Companies that tie executive compensation to compliance and also try to claw back pay from bad-acting employees can get penalties reduced when they enter into agreements with the Department of Justice, DOJ’s Deputy Attorney General Lisa Monaco said March 2.
As part of a sweeping revamp of its white collar criminal enforcement effort that began last year, DOJ is aligning its policies across divisions so companies can get breaks on penalties in exchange for cooperative behavior, no matter what division is taking action against them, Monaco said in remarks at a white collar crime conference hosted by the American Bar Association in Miami.
Monaco singled out Danske, the Danish bank, which got a penalty break last year for anti-money laundering compliance failures in exchange for linking executive bonuses to compliance performance.
“Danske executives with a failing score for compliance will also fail to secure a bonus,” she said.
Going forward, any company that gets caught up in a DOJ enforcement action, whether the division focuses on tax, antitrust, environmental law, national security or something else, can expect the resolution to include a requirement that it revamp executive compensation so good behavior is rewarded and bad behavior discouraged.
“Nothing grabs attention or demands personal investment like having skin in the game, through direct and tangible financial incentives,” she said.
As part of its enforcement revamp, companies that initiate clawbacks to get ill-gotten gains back from wrongdoing employees can get all or some of that amount shaved off their penalties.

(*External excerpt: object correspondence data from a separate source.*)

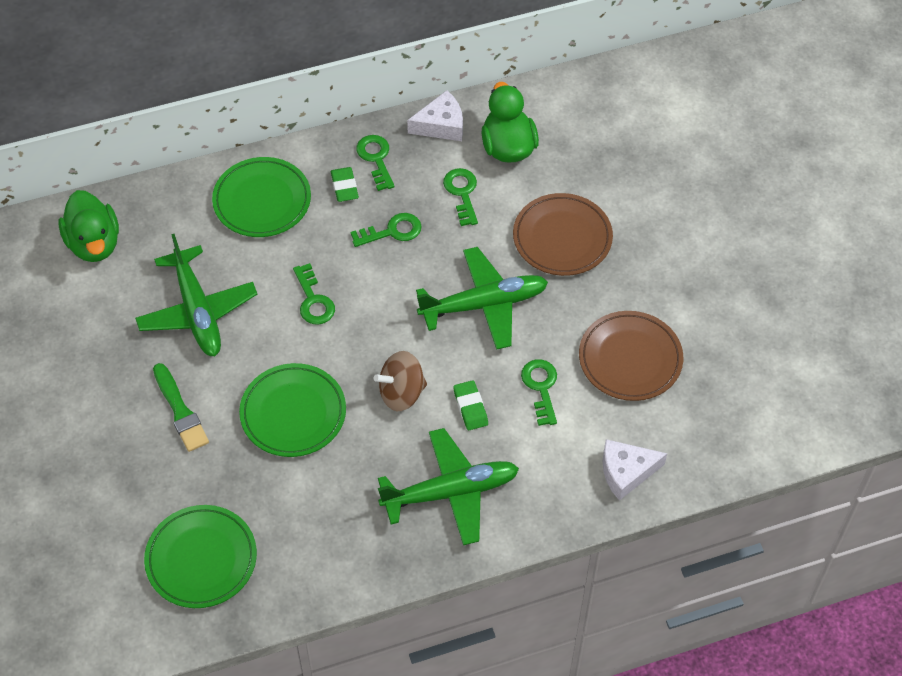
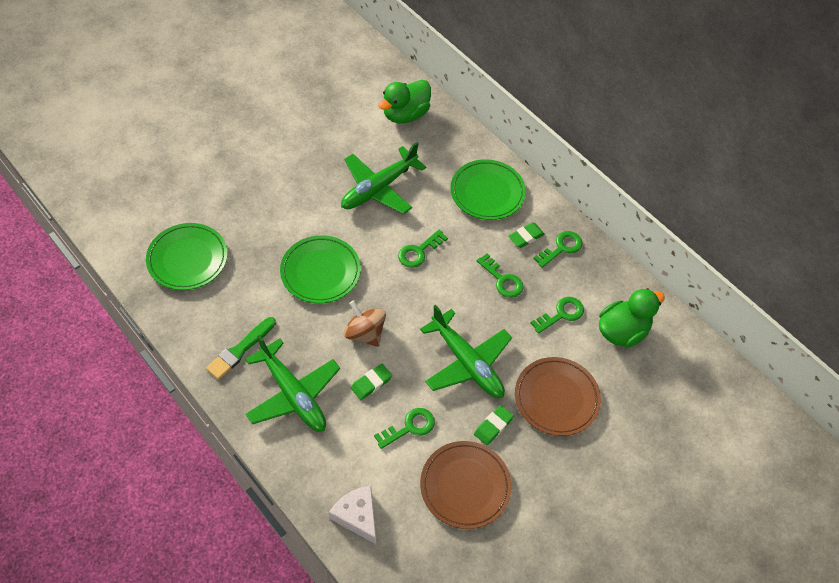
camera: 65 degrees right, 0 degrees up
green brush [153,363,209,452] -> green brush moved to [206,317,276,380]
white cheese [407,90,463,141] -> none
none -> green eraser [474,405,514,445]

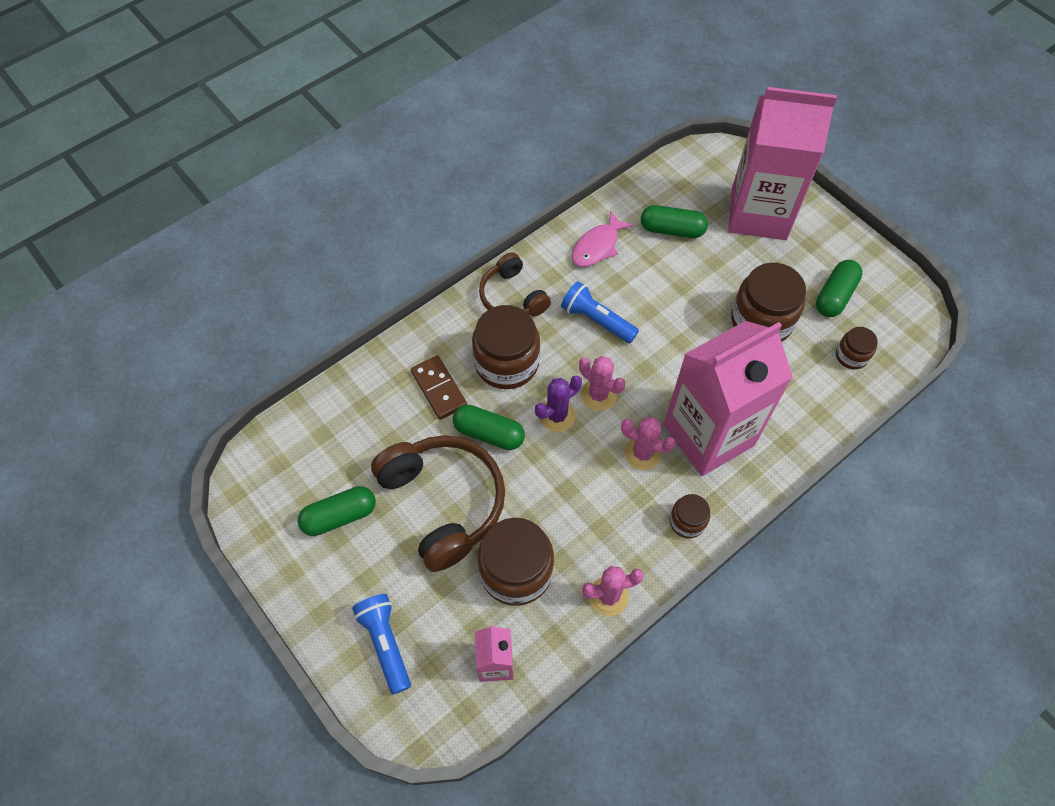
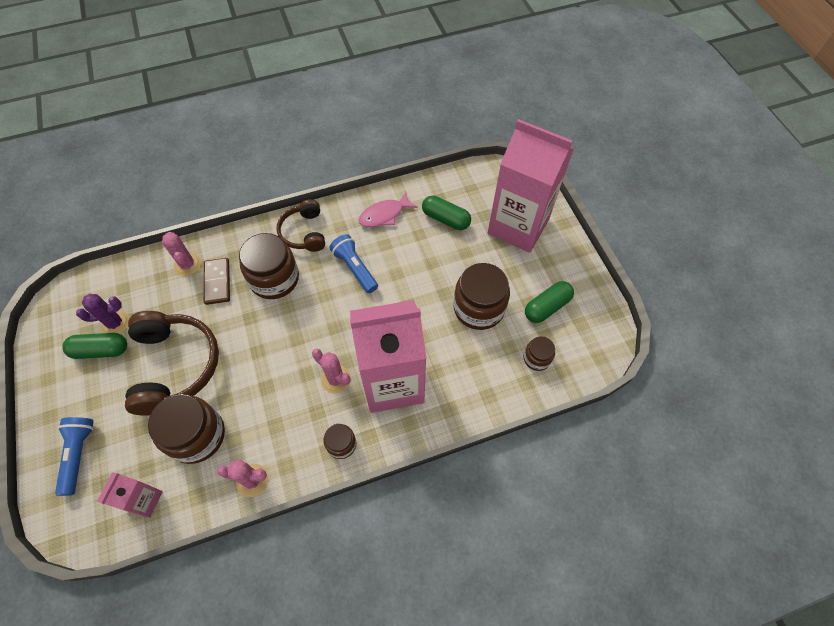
camera: 20 degrees right, 0 degrees up
green capsule [453,405,525,450] -> none
purple cactus [535,375,582,432] -> purple cactus moved to [76,294,130,334]
pink cactus [579,356,625,411] -> pink cactus moved to [162,232,201,276]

“At the outset of a criminal resolution, the resolving company will pay the applicable fine, minus a reserved credit equaling the amount of compensation the company is attempting to claw back from culpable executives and employees,” she said. “If the company succeeds and recoups compensation from a responsible employee, the company gets to keep that clawback money — and also doesn’t have to pay the amount it recovered.”
Because it can be hard to get the full amount back from employees, the company can benefit from its effort even if it doesn't succeed.

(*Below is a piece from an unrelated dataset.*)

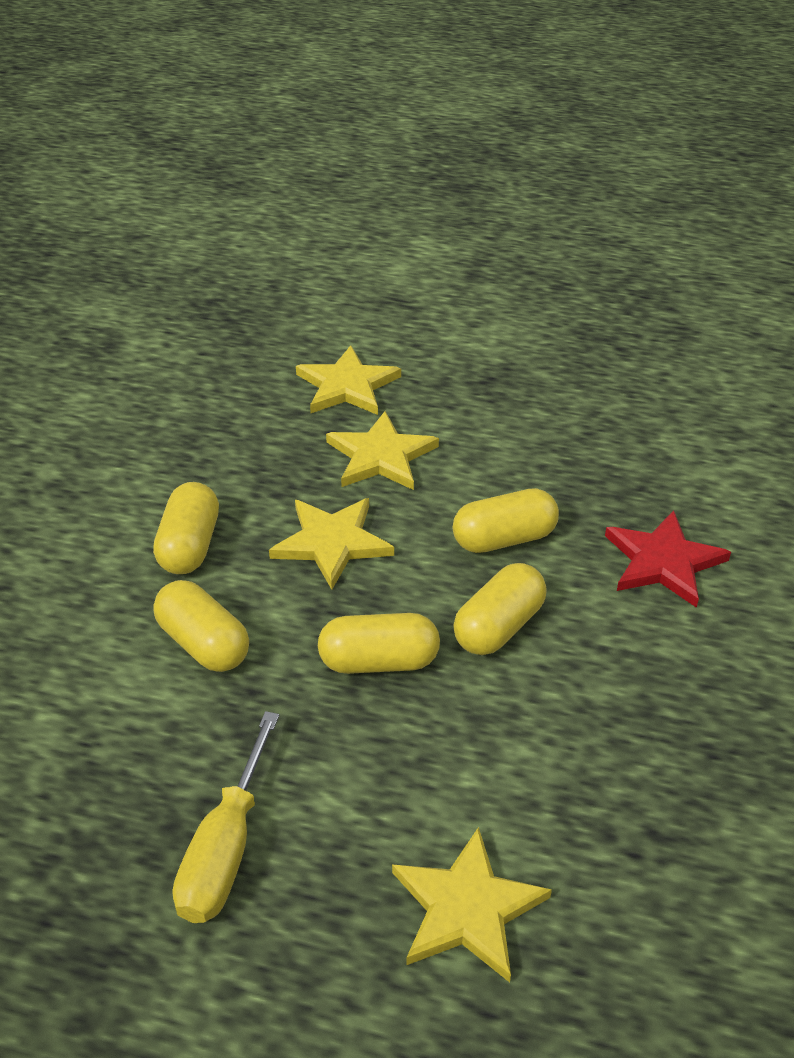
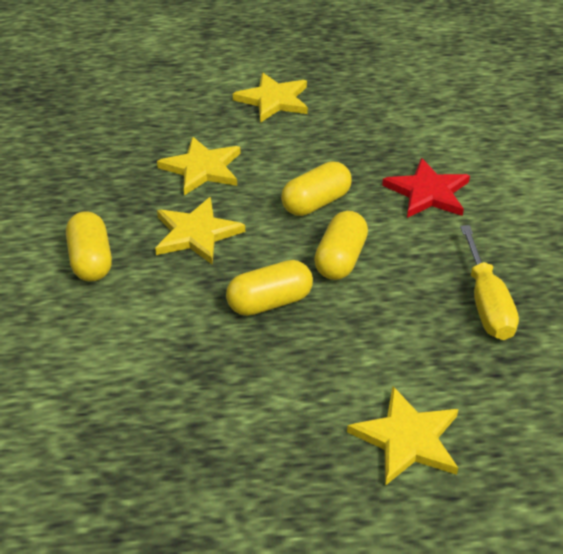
camera: 20 degrees left, 0 degrees up
yellow capsule [153,580,249,672] -> none
yellow screwdriver [173,711,279,923] -> yellow screwdriver moved to [460,225,519,340]
yellow star [296,345,401,415] -> yellow star moved to [233,73,308,123]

“We heard from stakeholders about how challenging and how expensive the pursuit of clawbacks can be,” she said, so “the pilot program will also ensure that those who pursue clawbacks in good faith but are unsuccessful are still eligible to receive a fine reduction.”
Monaco used her remarks to reiterate announcements the department has been making over the past several months about its stepped-up effort to encourage companies to self-report violations, even if they’re recidivist, because doing so can help them avoid DOJ seeking a guilty plea, get reduced penalties and a deferred prosecution agreement.
Any company that self-discloses, she said, virtually ensures the department won’t seek a guilty plea.
“Absent aggravating factors, no department component will seek a guilty plea where a company has voluntarily self-disclosed, cooperated and remediated the misconduct,” she said.
Aggravating factors might include a top executive deliberately trying to bury wrongful conduct within company operations, she’s said in previous remarks.
“I want every general counsel, every executive and board member to take this message to heart,” she said. “Where your company discovers criminal misconduct, the pathway to the best resolution will involve prompt voluntary self-disclosure to the Department of Justice.”